Current-driven nonlinear skyrmion dynamics in altermagnets

TL;DR

This paper investigates current-driven skyrmion dynamics in frustrated altermagnets, revealing unanticipated helicity rotation behaviors and potential applications in THz technology and frequency combs.

Contribution

It uncovers the unidirectional helicity rotation independent of the Hall angle and demonstrates the generation of magnon frequency combs in altermagnets.

Findings

Helicity unidirectionally rotates with current density squared.

Helicity rotation velocity is highly anisotropic.

Helicity oscillations occur in the terahertz regime.

Abstract

The center of mass and helicity are two dynamic degrees of freedom of skyrmions. In this work, we study the current-driven skyrmion motion in frustrated altermagnets.
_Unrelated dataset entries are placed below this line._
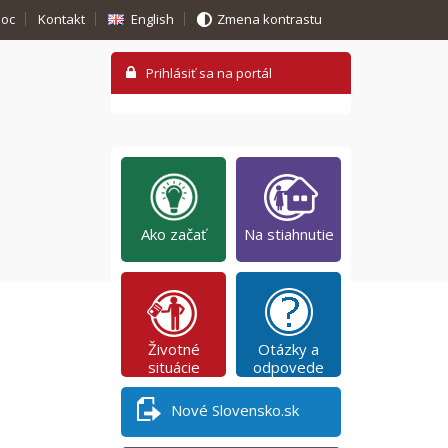
oc
Kontakt
English
Zmena kontrastu
Ako začať
Na stiahnutie
Životné
Otázky a
situácie
odpovede
Nové Slovensko.sk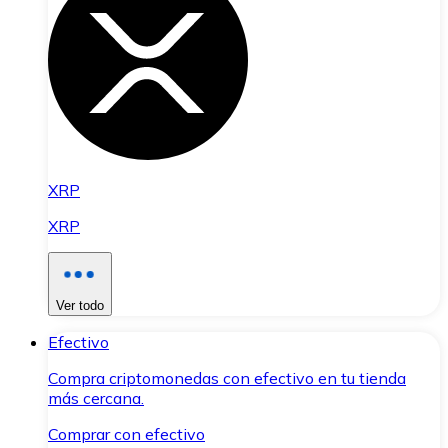
XRP
XRP
Ver todo
Efectivo
Compra criptomonedas con efectivo en tu tienda
más cercana.
Comprar con efectivo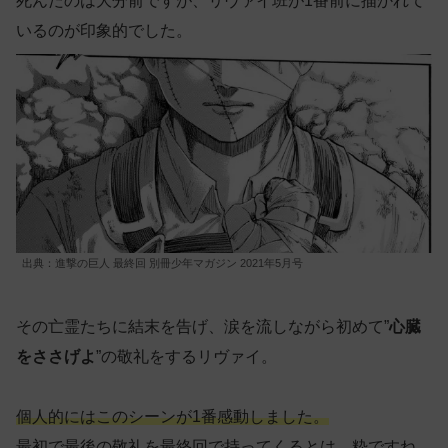
死んだのは大分前ですが、リヴァイ班が1番前に描かれて
いるのが印象的でした。
出典：進撃の巨人 最終回 別冊少年マガジン 2021年5月号
その亡霊たちに結末を告げ、涙を流しながら初めて”
心臓
をささげよ
”の敬礼をするリヴァイ。
個人的にはこのシーンが1番感動しました。
最初で最後の敬礼を最終回で持ってくるとは、粋ですね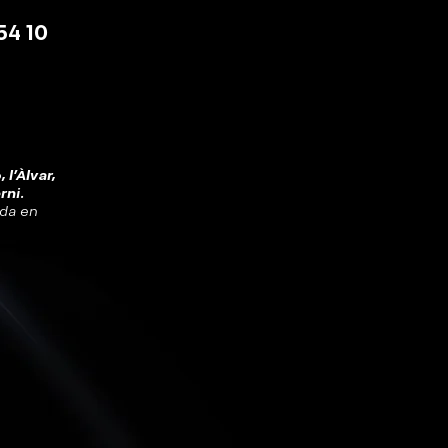
54 10
 l'Àlvar,
rni.
ada en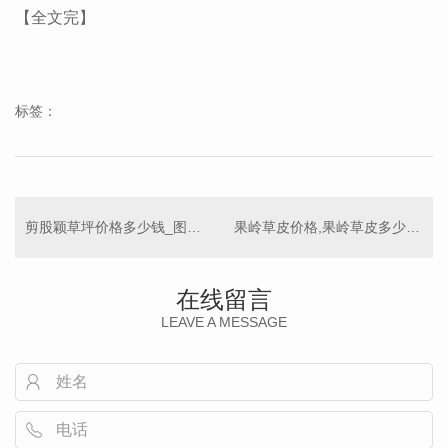
【全文完】
标签：
剪股颖草坪价格多少钱_图片大全
果岭草皮价格,果岭草皮多少钱一平方
在线留言
LEAVE A MESSAGE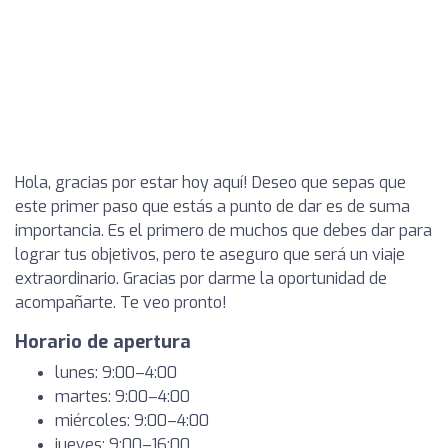
Hola, gracias por estar hoy aquí! Deseo que sepas que
este primer paso que estás a punto de dar es de suma
importancia. Es el primero de muchos que debes dar para
lograr tus objetivos, pero te aseguro que será un viaje
extraordinario. Gracias por darme la oportunidad de
acompañarte. Te veo pronto!
Horario de apertura
lunes: 9:00–4:00
martes: 9:00–4:00
miércoles: 9:00–4:00
jueves: 9:00–16:00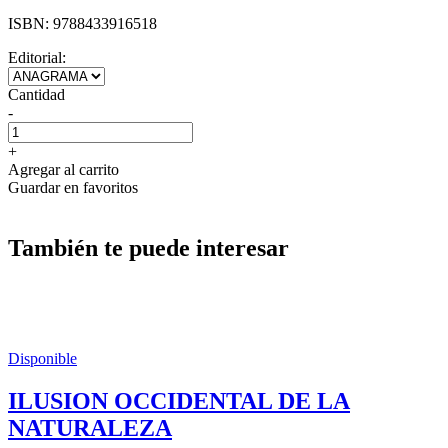
ISBN:
9788433916518
Editorial:
Cantidad
-
+
Agregar al carrito
Guardar en favoritos
También te puede interesar
Disponible
ILUSION OCCIDENTAL DE LA
NATURALEZA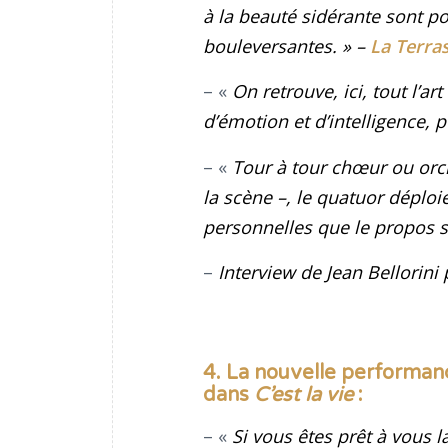
à la beauté sidérante sont po
bouleversantes
. »
–
La Terra
– «
On retrouve, ici, tout l’art
d’émotion et d’intelligence, 
– «
Tour à tour chœur ou orch
la scène –, le quatuor déplo
personnelles que le propos sus
–
Interview de Jean Bellorini
4. La nouvelle performanc
dans
C’est la vie
:
– «
Si vous êtes prêt à vous l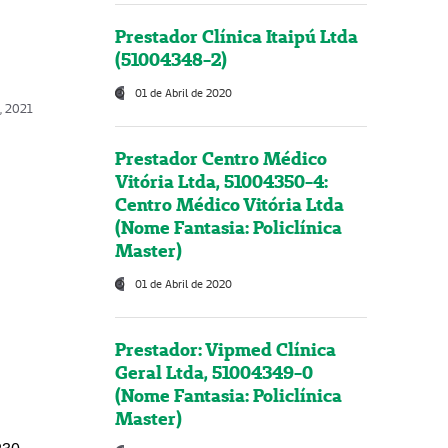
Prestador Clínica Itaipú Ltda
(51004348-2)
01 de Abril de 2020
, 2021
Prestador Centro Médico
Vitória Ltda, 51004350-4:
Centro Médico Vitória Ltda
(Nome Fantasia: Policlínica
Master)
01 de Abril de 2020
Prestador: Vipmed Clínica
Geral Ltda, 51004349-0
(Nome Fantasia: Policlínica
Master)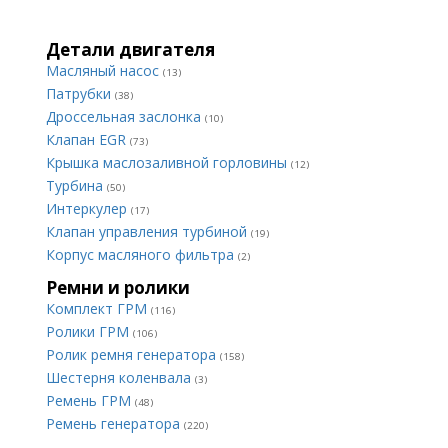
Детали двигателя
Масляный насос
(13)
Патрубки
(38)
Дроссельная заслонка
(10)
Клапан EGR
(73)
Крышка маслозаливной горловины
(12)
Турбина
(50)
Интеркулер
(17)
Клапан управления турбиной
(19)
Корпус масляного фильтра
(2)
Ремни и ролики
Комплект ГРМ
(116)
Ролики ГРМ
(106)
Ролик ремня генератора
(158)
Шестерня коленвала
(3)
Ремень ГРМ
(48)
Ремень генератора
(220)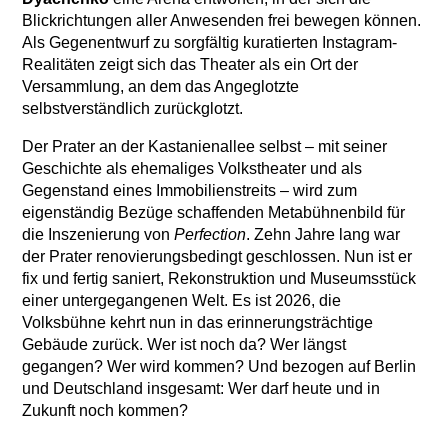
Blickrichtungen aller Anwesenden frei bewegen können.
Als Gegenentwurf zu sorgfältig kuratierten Instagram-
Realitäten zeigt sich das Theater als ein Ort der
Versammlung, an dem das Angeglotzte
selbstverständlich zurückglotzt.
Der Prater an der Kastanienallee selbst – mit seiner
Geschichte als ehemaliges Volkstheater und als
Gegenstand eines Immobilienstreits – wird zum
eigenständig Bezüge schaffenden Metabühnenbild für
die Inszenierung von
Perfection
. Zehn Jahre lang war
der Prater renovierungsbedingt geschlossen. Nun ist er
fix und fertig saniert, Rekonstruktion und Museumsstück
einer untergegangenen Welt. Es ist 2026, die
Volksbühne kehrt nun in das erinnerungsträchtige
Gebäude zurück. Wer ist noch da? Wer längst
gegangen? Wer wird kommen? Und bezogen auf Berlin
und Deutschland insgesamt: Wer darf heute und in
Zukunft noch kommen?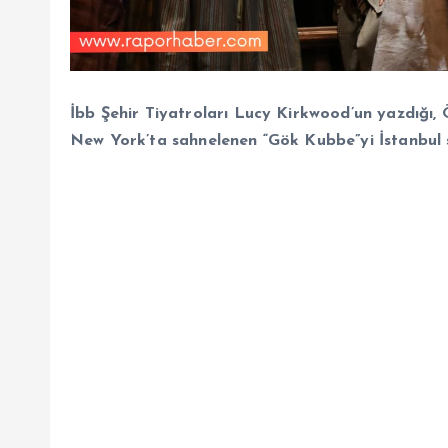
İbb Şehir Tiyatroları Lucy Kirkwood’un yazdığı,
New York’ta sahnelenen “Gök Kubbe”yi İstanbul se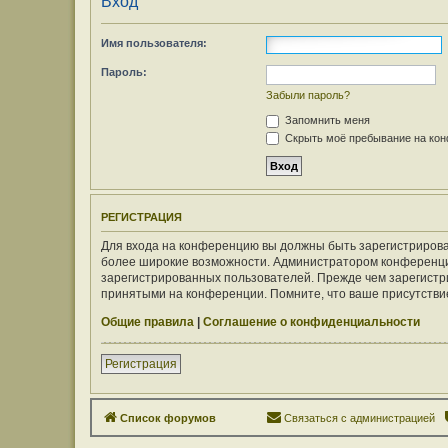
Вход
Имя пользователя:
Пароль:
Забыли пароль?
Запомнить меня
Скрыть моё пребывание на конф
РЕГИСТРАЦИЯ
Для входа на конференцию вы должны быть зарегистрирован
более широкие возможности. Администратором конференци
зарегистрированных пользователей. Прежде чем зарегистри
принятыми на конференции. Помните, что ваше присутствие
Общие правила
|
Соглашение о конфиденциальности
Регистрация
Список форумов
Связаться с администрацией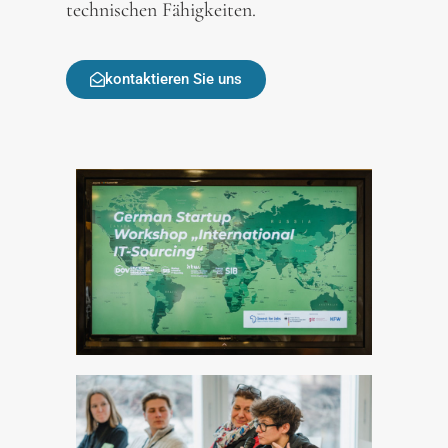
technischen Fähigkeiten.
kontaktieren Sie uns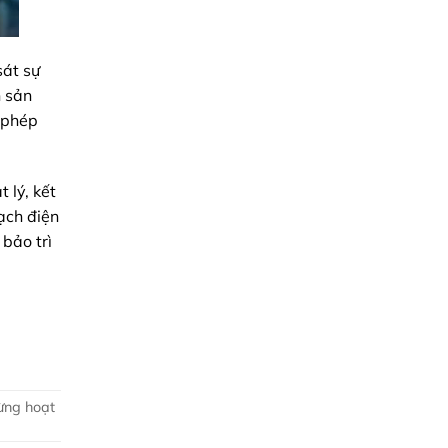
sát sự
n sản
o phép
 lý, kết
ạch điện
 bảo trì
C
gừng hoạt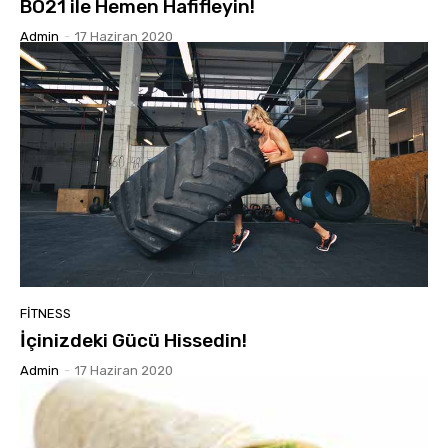
BO21 ile Hemen Hafifleyin!
Admin
-
17 Haziran 2020
FITNESS
İçinizdeki Gücü Hissedin!
Admin
-
17 Haziran 2020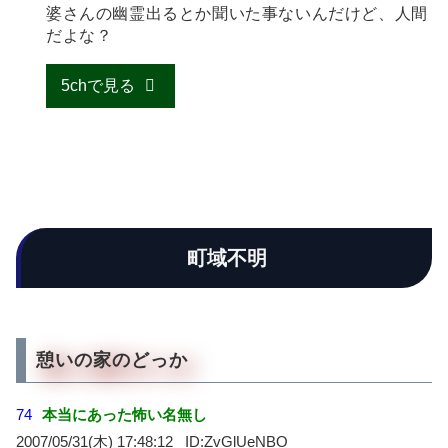
婆さんの幽霊出るとか聞いた事ないんだけど、人間
だよな？
5chで見る
町域不明
憩いの家のどっか
74
本当にあった怖い名無し
2007/05/31(木) 17:48:12
ZvGlUeNBO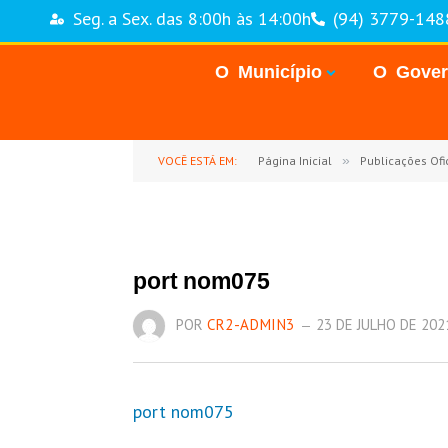
Seg. a Sex. das 8:00h às 14:00h
(94) 3779-148
O Município
O Gove
VOCÊ ESTÁ EM:
Página Inicial
»
Publicações Ofic
port nom075
POR
CR2-ADMIN3
23 DE JULHO DE 202
port nom075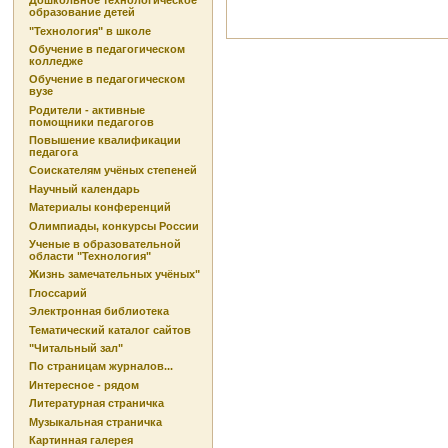
Дошкольное технологическое
образование детей
"Технология" в школе
Обучение в педагогическом
колледже
Обучение в педагогическом
вузе
Родители - активные
помощники педагогов
Повышение квалификации
педагога
Соискателям учёных степеней
Научный календарь
Материалы конференций
Олимпиады, конкурсы России
Ученые в образовательной
области "Технология"
Жизнь замечательных учёных"
Глоссарий
Электронная библиотека
Тематический каталог сайтов
"Читальный зал"
По страницам журналов...
Интересное - рядом
Литературная страничка
Музыкальная страничка
Картинная галерея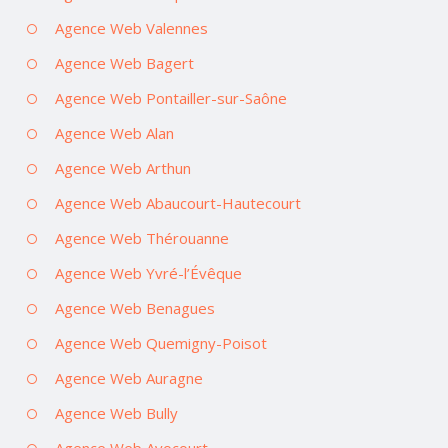
Agence Web Valennes
Agence Web Bagert
Agence Web Pontailler-sur-Saône
Agence Web Alan
Agence Web Arthun
Agence Web Abaucourt-Hautecourt
Agence Web Thérouanne
Agence Web Yvré-l’Évêque
Agence Web Benagues
Agence Web Quemigny-Poisot
Agence Web Auragne
Agence Web Bully
Agence Web Avocourt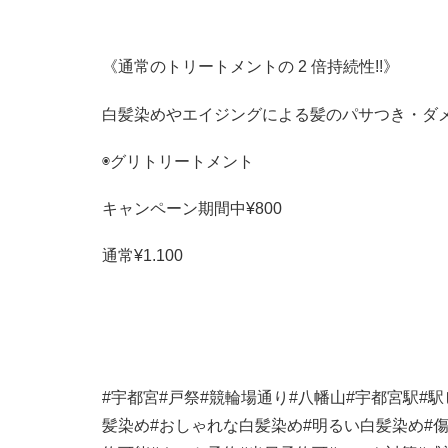
《通常のトリートメントの
2
倍持続性
!!
》
白髪染めやエイジングによる髪のパサつき・ダ
◉グリトリートメント
キャンペーン期間中
¥800
通常
¥1.100
#
宇都宮
#
戸祭
#
競輪場通り
#
八幡山
#
宇都宮駅
#
駅
髪染め
#
おしゃれな白髪染め
#
明るい白髪染め
#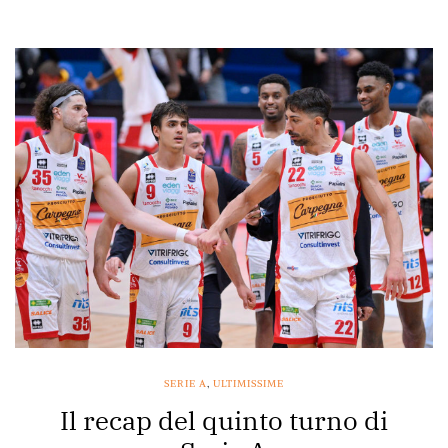
SERIE A
,
ULTIMISSIME
Il recap del quinto turno di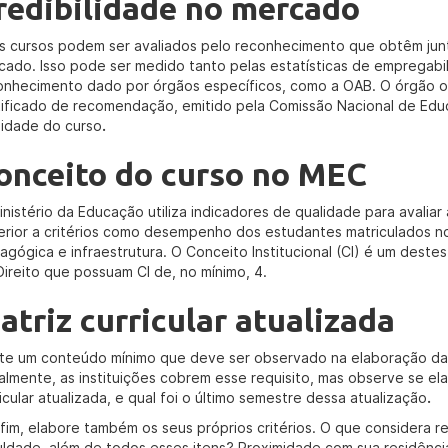
redibilidade no mercado
s cursos podem ser avaliados pelo reconhecimento que obtêm junt
cado. Isso pode ser medido tanto pelas estatísticas de empregabil
onhecimento dado por órgãos específicos, como a OAB. O órgão o
tificado de recomendação, emitido pela Comissão Nacional de Educ
lidade do curso
.
onceito do curso no MEC
inistério da Educação utiliza indicadores de qualidade para avaliar
erior a critérios como desempenho dos estudantes matriculados n
agógica e infraestrutura. O Conceito Institucional (CI) é um deste
Direito que possuam CI de, no mínimo, 4.
atriz curricular atualizada
ste um conteúdo mínimo que deve ser observado na elaboração da ma
almente, as instituições cobrem esse requisito, mas observe se el
icular atualizada, e qual foi o último semestre dessa atualização
.
 fim, elabore também os seus próprios critérios. O que considera 
uldade, além de todos esses itens? Proximidade com sua residência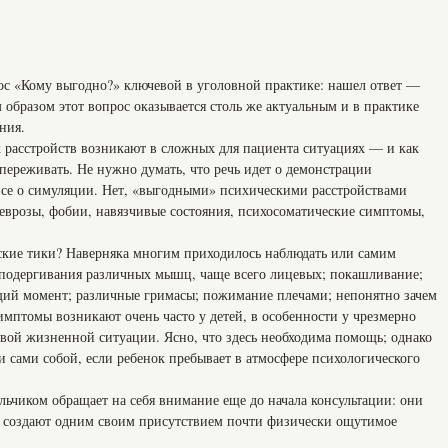
ос «Кому выгодно?» ключевой в уголовной практике: нашел ответ —
образом этот вопрос оказывается столь же актуальным и в практике
ния.
расстройств возникают в сложных для пациента ситуациях — и как
переживать. Не нужно думать, что речь идет о демонстрации
овсе о симуляции. Нет, «выгодными» психическими расстройствами
еврозы, фобии, навязчивые состояния, психосоматические симптомы,
ческие тики? Наверняка многим приходилось наблюдать или самим
подергивания различных мышц, чаще всего лицевых; покашливание;
ий момент; различные гримасы; пожимание плечами; непонятно зачем
мптомы возникают очень часто у детей, в особенности у чрезмерно
овой жизненной ситуации. Ясно, что здесь необходима помощь; однако
и сами собой, если ребенок пребывает в атмосфере психологического
альчиком обращает на себя внимание еще до начала консультации: они
о создают одним своим присутствием почти физически ощутимое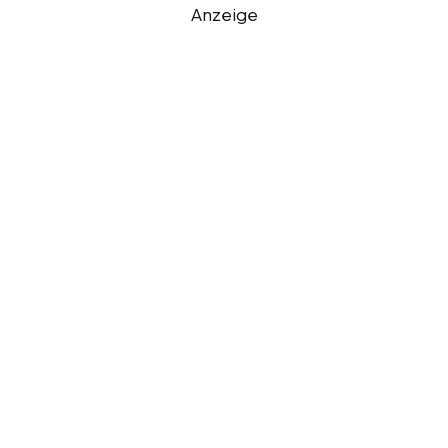
Anzeige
Contrary to conventional wisdom, we find that the skyrmion helicity is not locked with the skyrmion Hall angle, but unidirectionally rotates with a global angular velocity proportional to the square of the current density. In addition, we find that the helicity rotation velocity is highly anisotropic, depending on the direction of current flows. We also observe helicity oscillation in the terahertz regimes, where the nonlinear mixing between the fast and slow modes generates a magnon frequency comb. Full atomistic spin dynamics simulations verify our theoretical predictions. Our results establish frustrated altermagnets as a promising platform for skyrmionics, THz technology, and frequency comb.